* BEGIN Data entries *

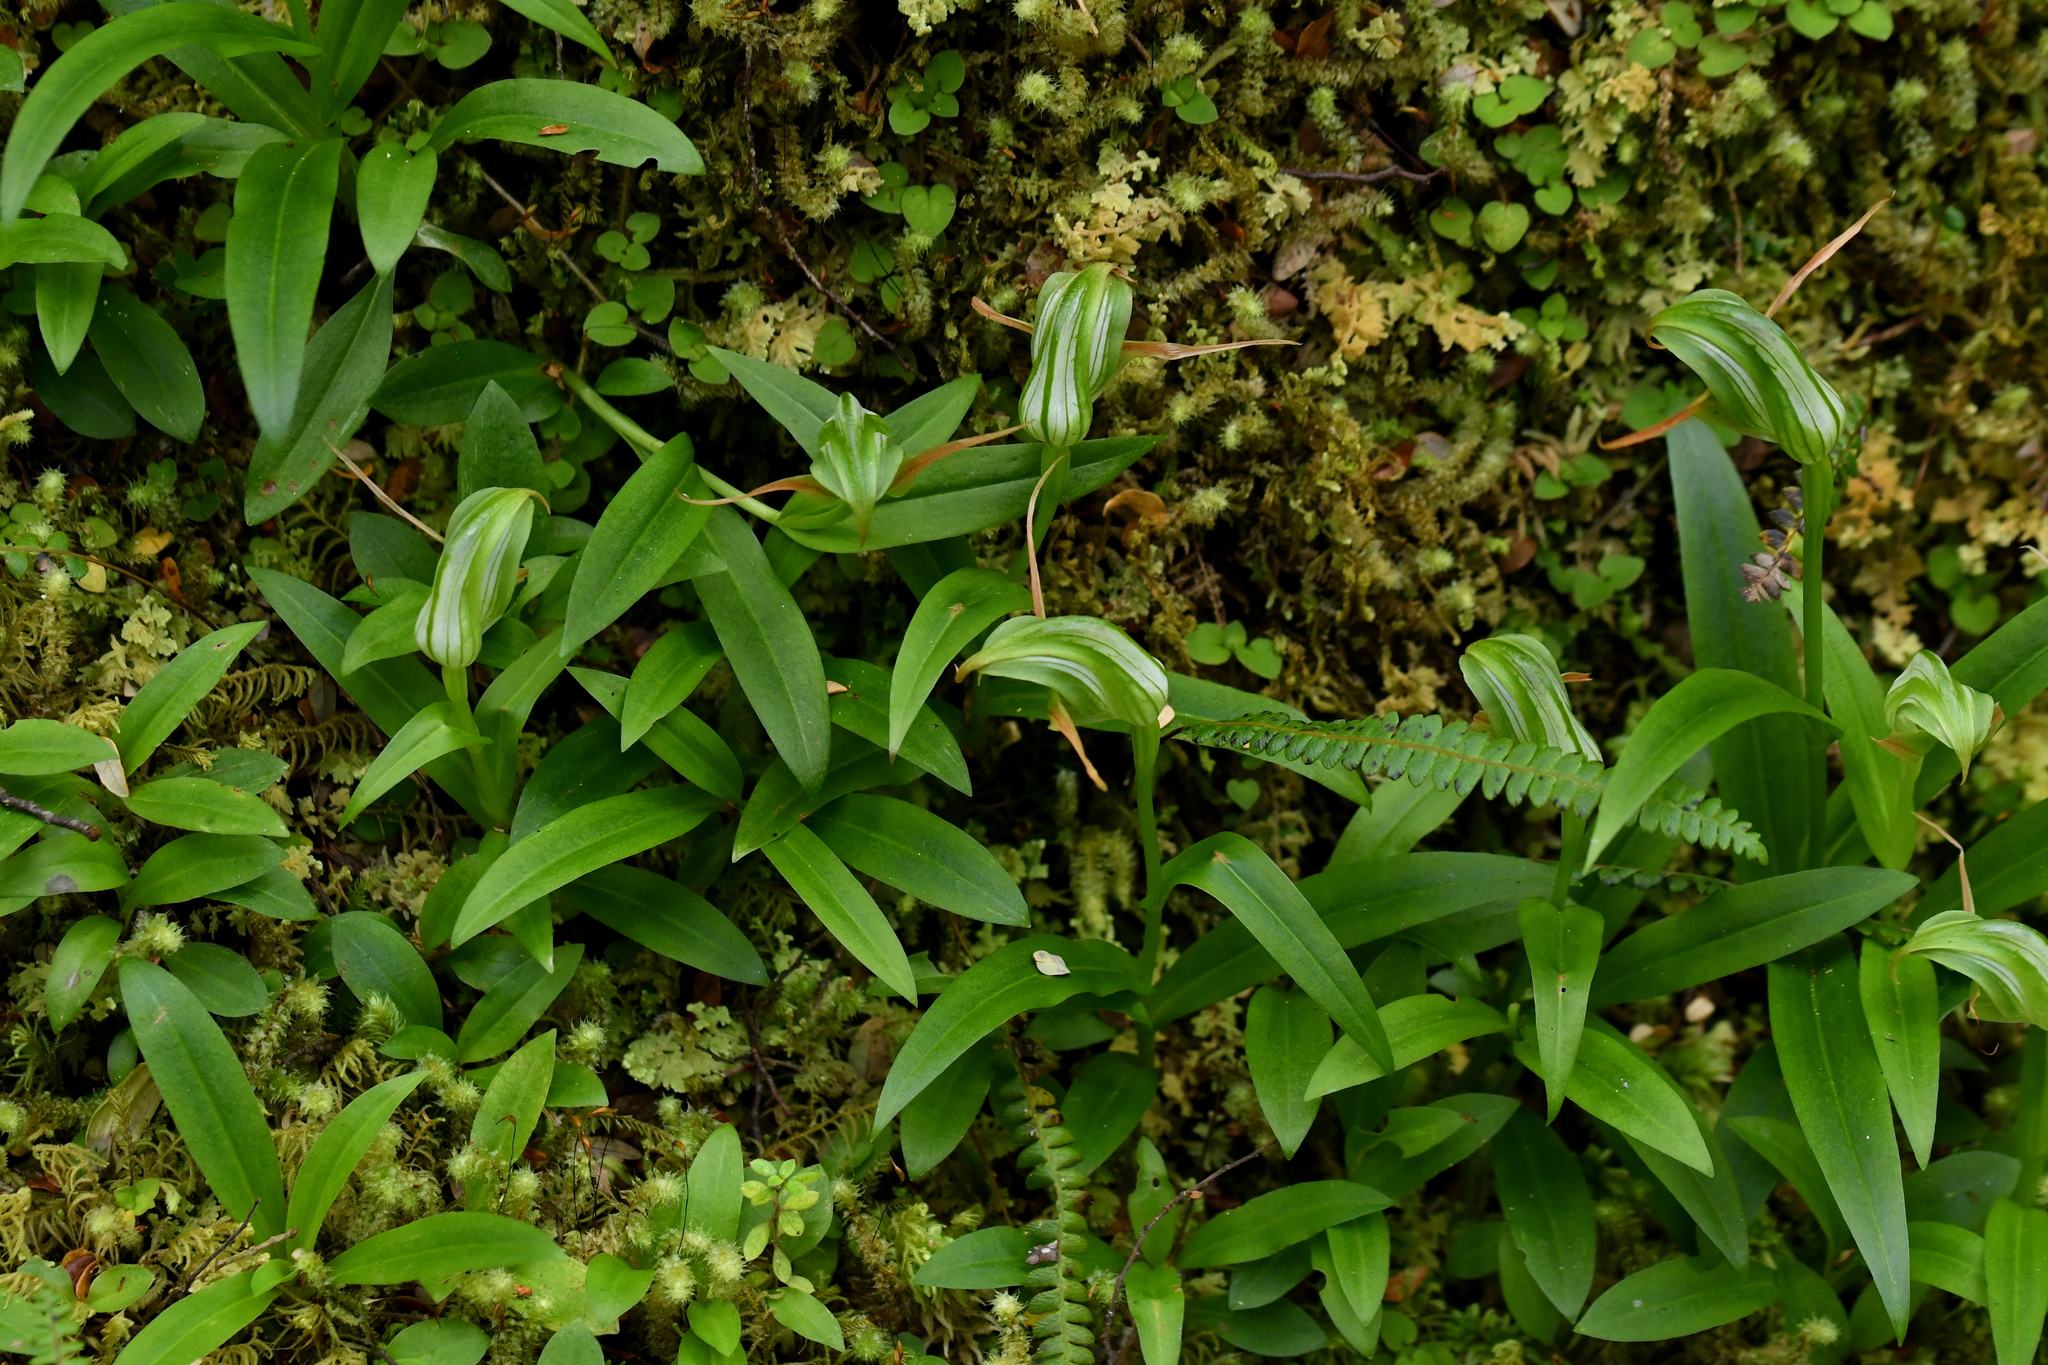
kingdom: Plantae
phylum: Tracheophyta
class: Liliopsida
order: Asparagales
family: Orchidaceae
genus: Pterostylis
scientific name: Pterostylis australis
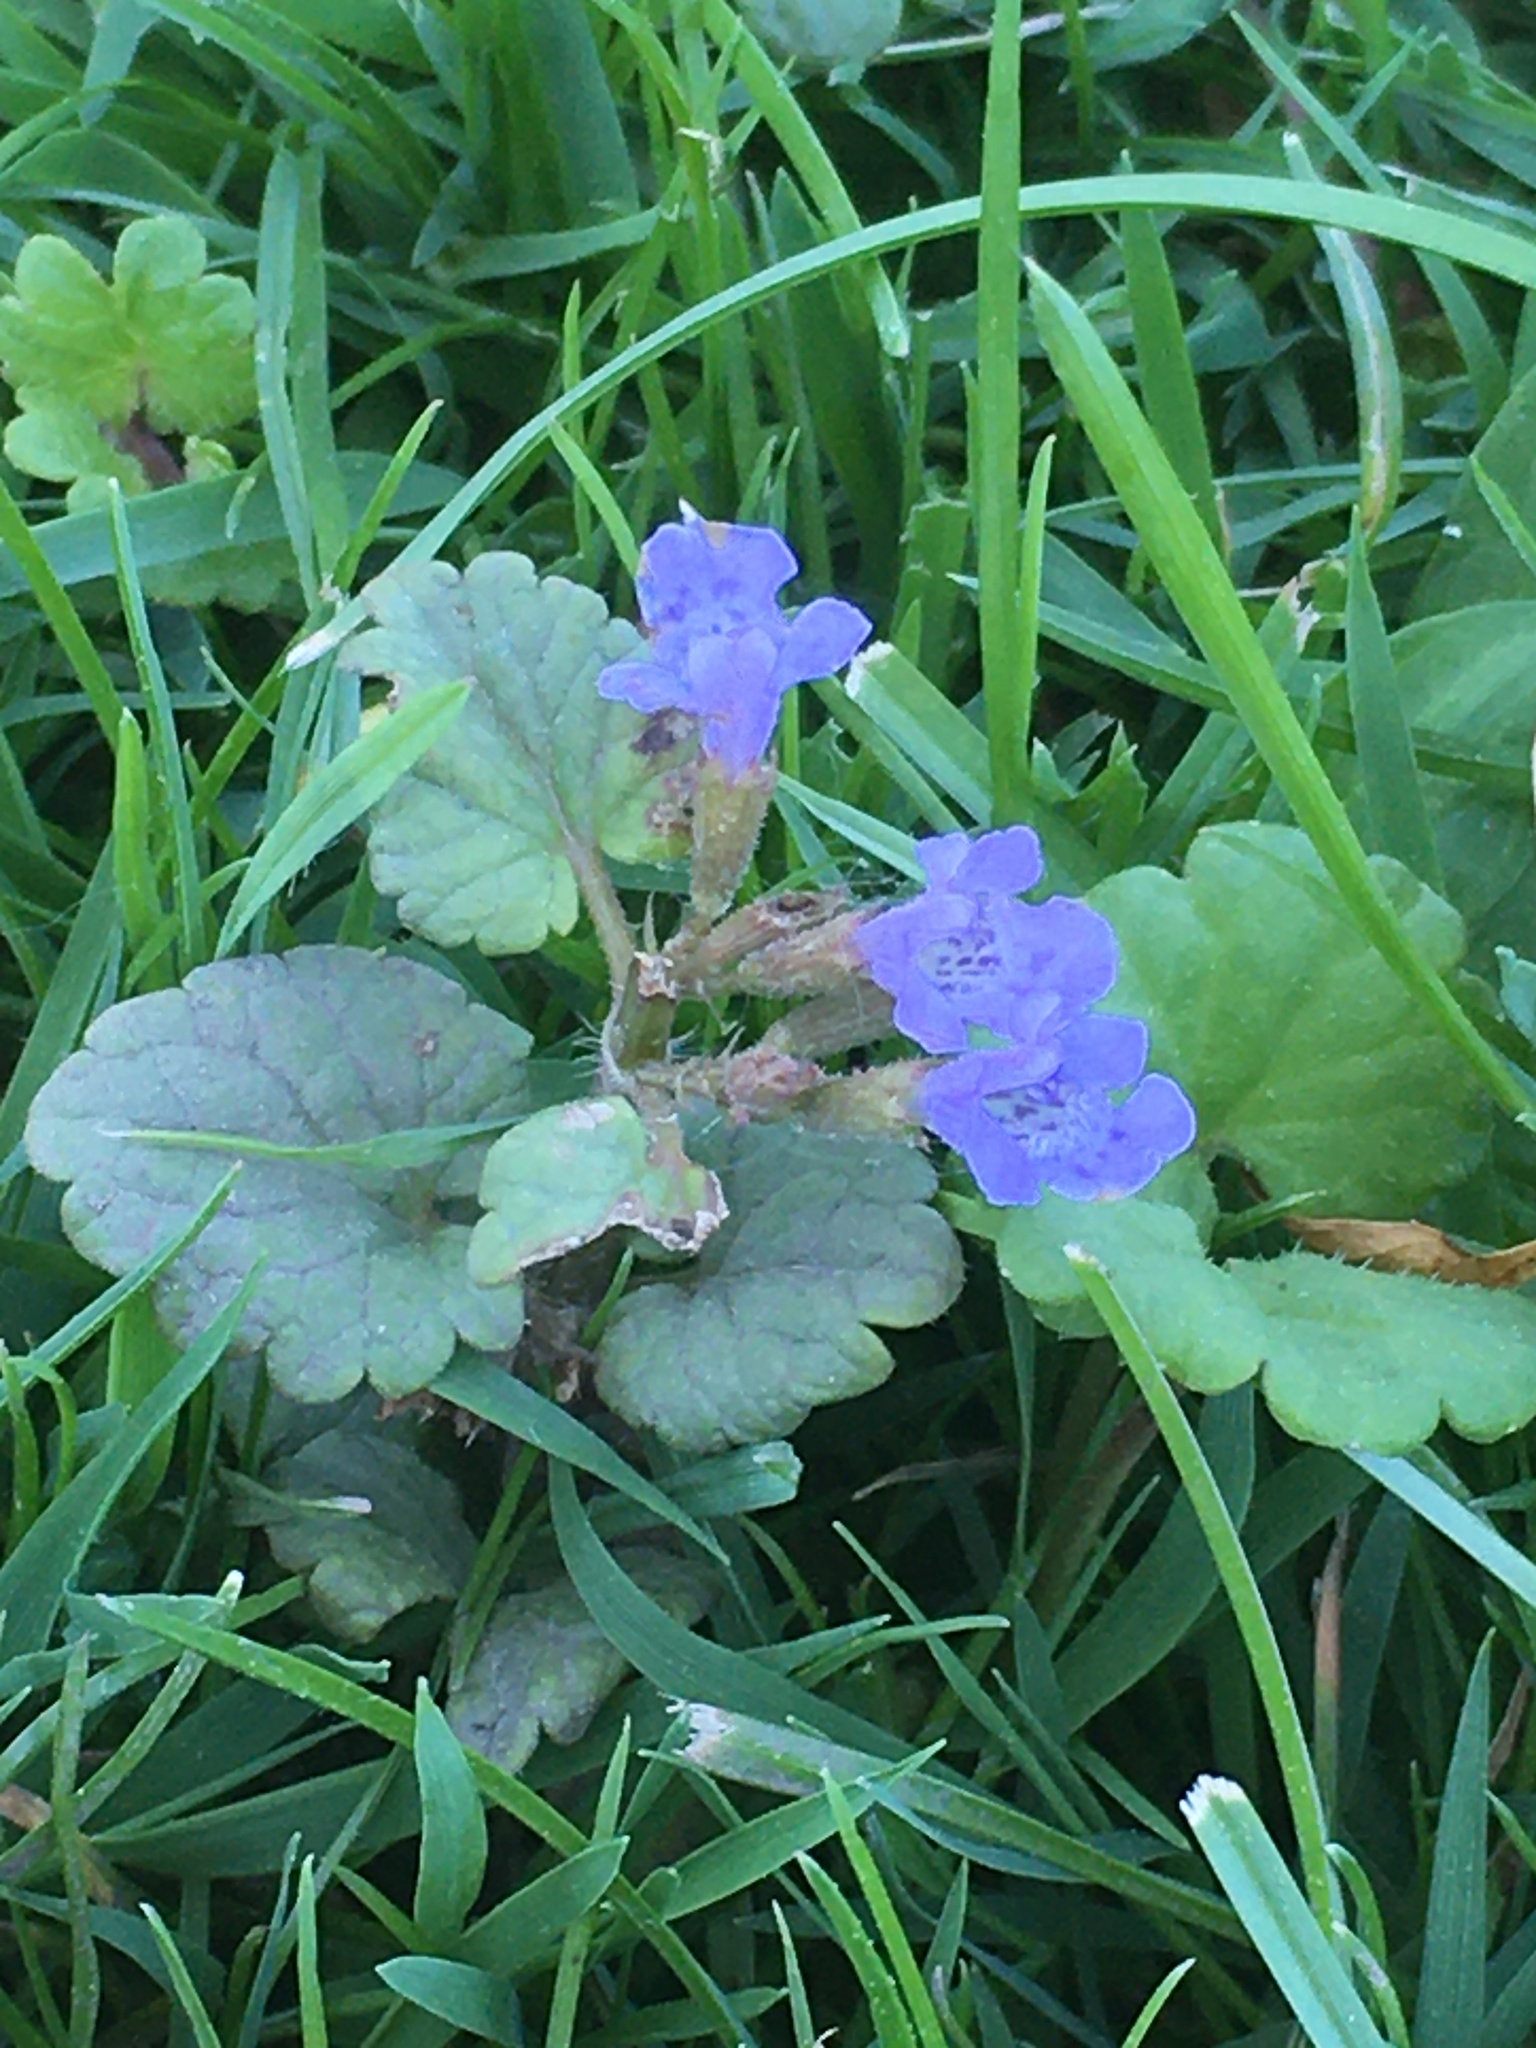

* END Data entries *

* **Instruction**: Transcribe the text lines from every row above character for character, and leave the pictures out of your answer.

* **Solution below**:
kingdom: Plantae
phylum: Tracheophyta
class: Liliopsida
order: Asparagales
family: Orchidaceae
genus: Pterostylis
scientific name: Pterostylis australis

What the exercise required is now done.